The next step is a reserves-based transaction, John Hamilton, Imperial's chief financial officer, said. "The reserves-based structure will work well for us, as it enables us to bring both our production and our reserves into play as collateral." The company is understood to be seeking a deal with a tenor upwards of four years.

Stephen Enderle, senior manager at Standard Bank, who works with Russian oil independents, says that during the liquidity squeeze, club-based transactions have been easier to do than syndicated loans with light covenants.
Enderle sees 2007 as "a year of two halves". In the first, "oil companies large and small sought, and obtained, financing with finer and finer margins and lighter and lighter covenants. In the second, the credit squeeze 'tightened' markets, even in countries with limited sub-prime exposure, such as Russia and Kazakhstan; borrowing from banks on the domestic market rapidly became more difficult."

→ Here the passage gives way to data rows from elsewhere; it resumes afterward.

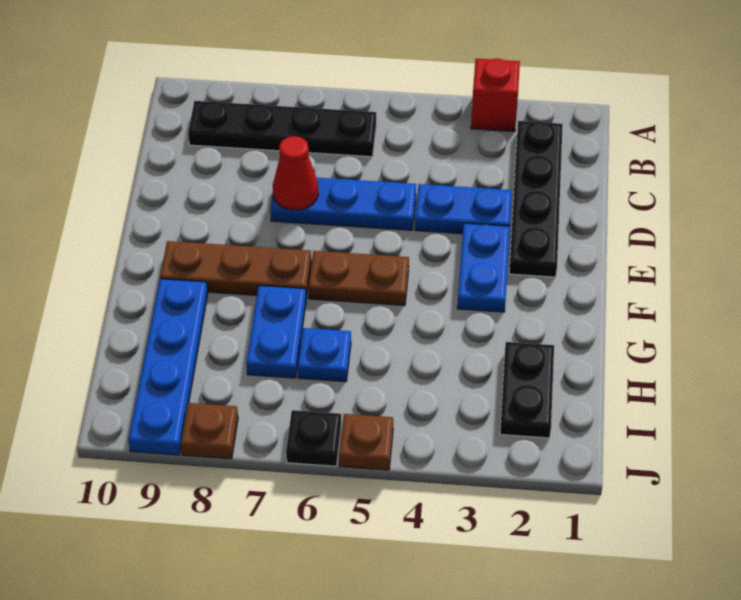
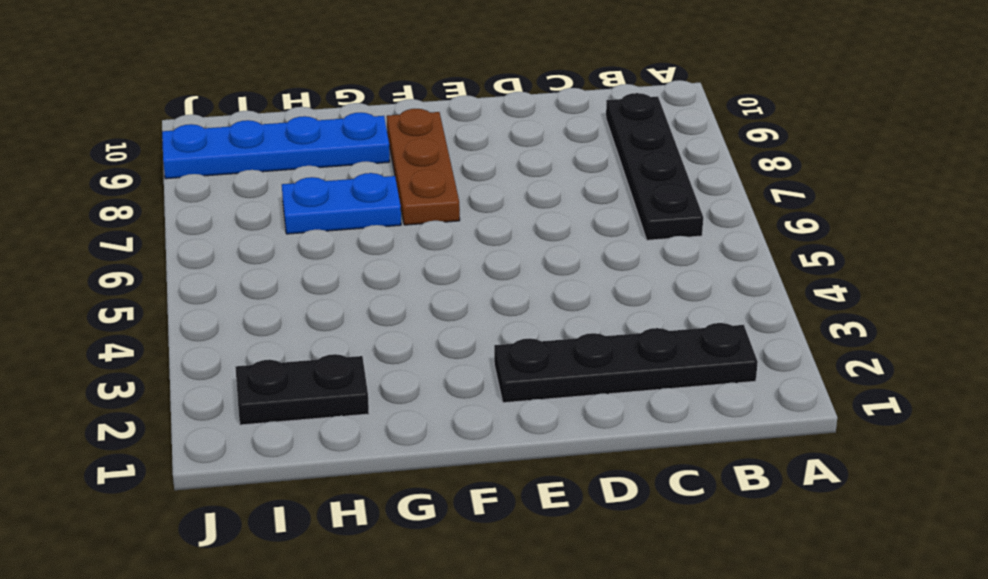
none -> red brick A3 level 1
none -> blue plate D3:D4 level 1
none -> blue plate D5:D7 level 1

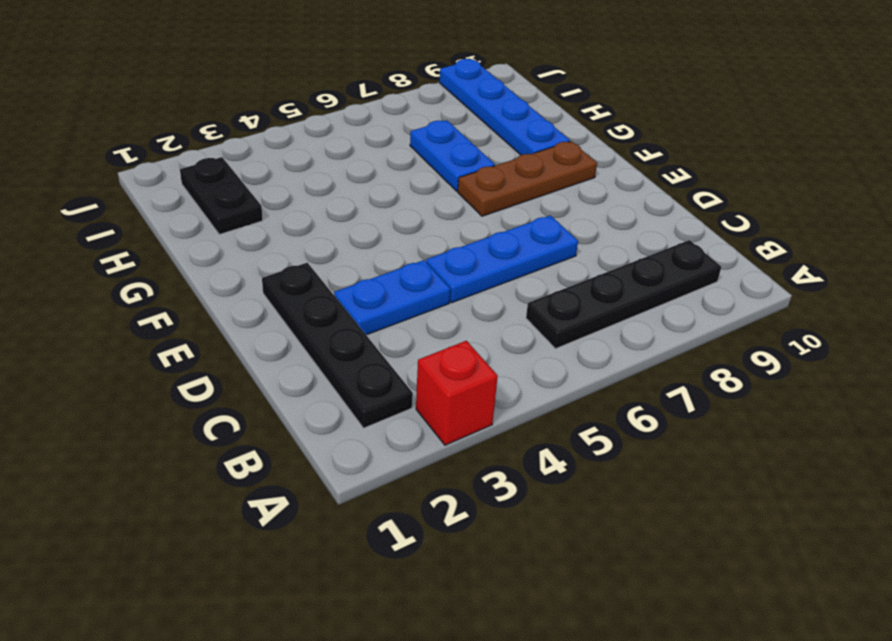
none -> blue plate E3:F3 level 1
none -> brown plate F5:F6 level 1
none -> blue plate H6 level 1

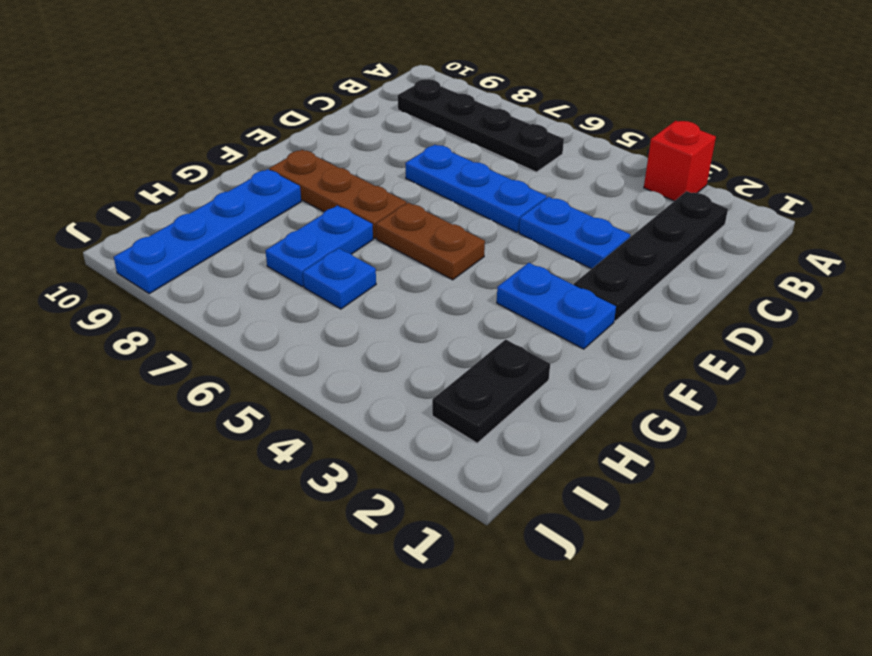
blue plate F2:F3 level 1 -> blue plate E3:F3 level 1
none -> brown plate J5 level 1
none -> black plate J6 level 1
none -> brown plate J8 level 1

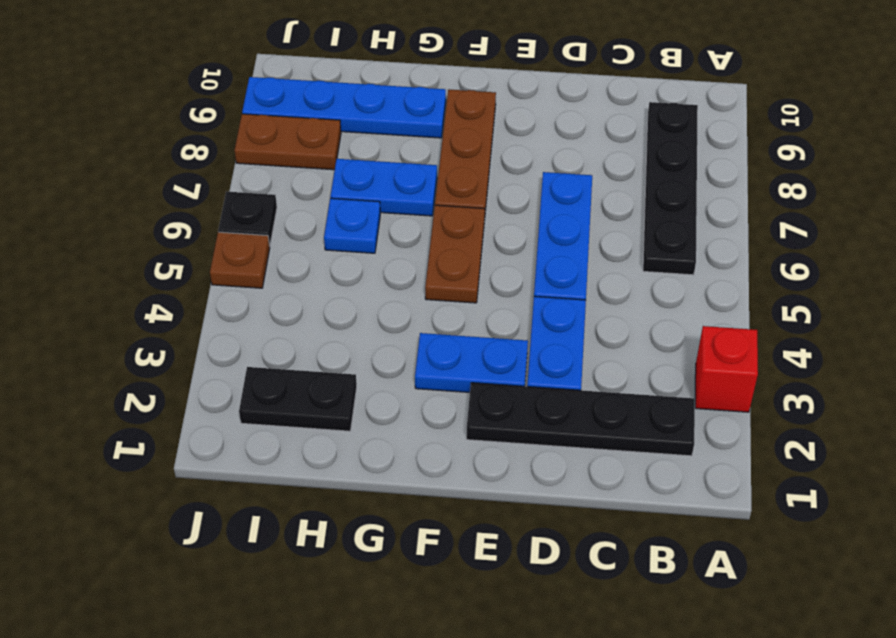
brown plate I8:J8 level 1 -> brown plate J8 level 1
none -> red cone D7 level 2

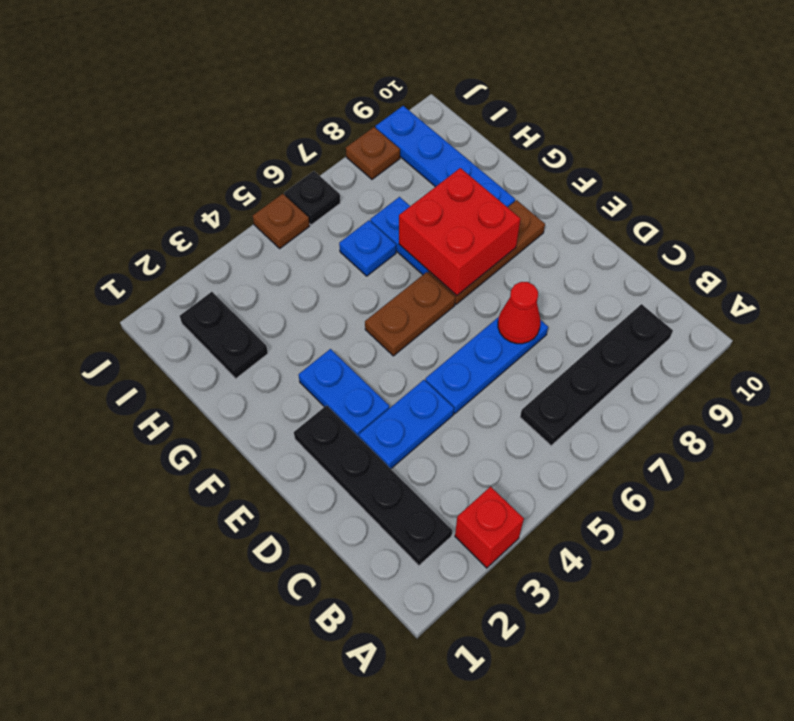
red brick F7:G8 level 2 -> none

Imperial Energy and Urals Energy are "notable exceptions" in being able to conclude deals, Enderle says. "Despite the gloomy backdrop of the second half of 2007, reserves-based deals remain financeable going forward – this is due to their structured nature and fundamental exposure to the underlying commodity."

The small upstream companies are destined to grow, industry observers believe, as a result of both the vertically-integrated oil giants' tendency to divest small or difficult-to-develop fields in order to cut costs, and the state's anxiety to keep increasing production.

"Once the sector's principal assets are concentrated in state hands, a large number of less profitable assets will be released", Vladimir Matias of Asset Capital Partners, an investment advisory firm specialising in Russian oil and gas, says. "The vertically integrated companies will simply not be able to invest in and manage all the assets that come to the market. Although it may sound paradoxical, consolidation will lead to better opportunities for independent players."

He points to Urals Energy's purchase of Arktikneft's assets from the giant Lukoil in 2006 as an example. A survey of recent licence auctions shows that small independents are picking up assets that the large state companies simply don't want, Mathias adds.

"In these circumstances, we can expect to see reserves-based financing with limited recourse used as 'project finance lite' for smaller upstream players." This market for smaller borrowers should be every bit as busy in 2008 as the one for mega project deals.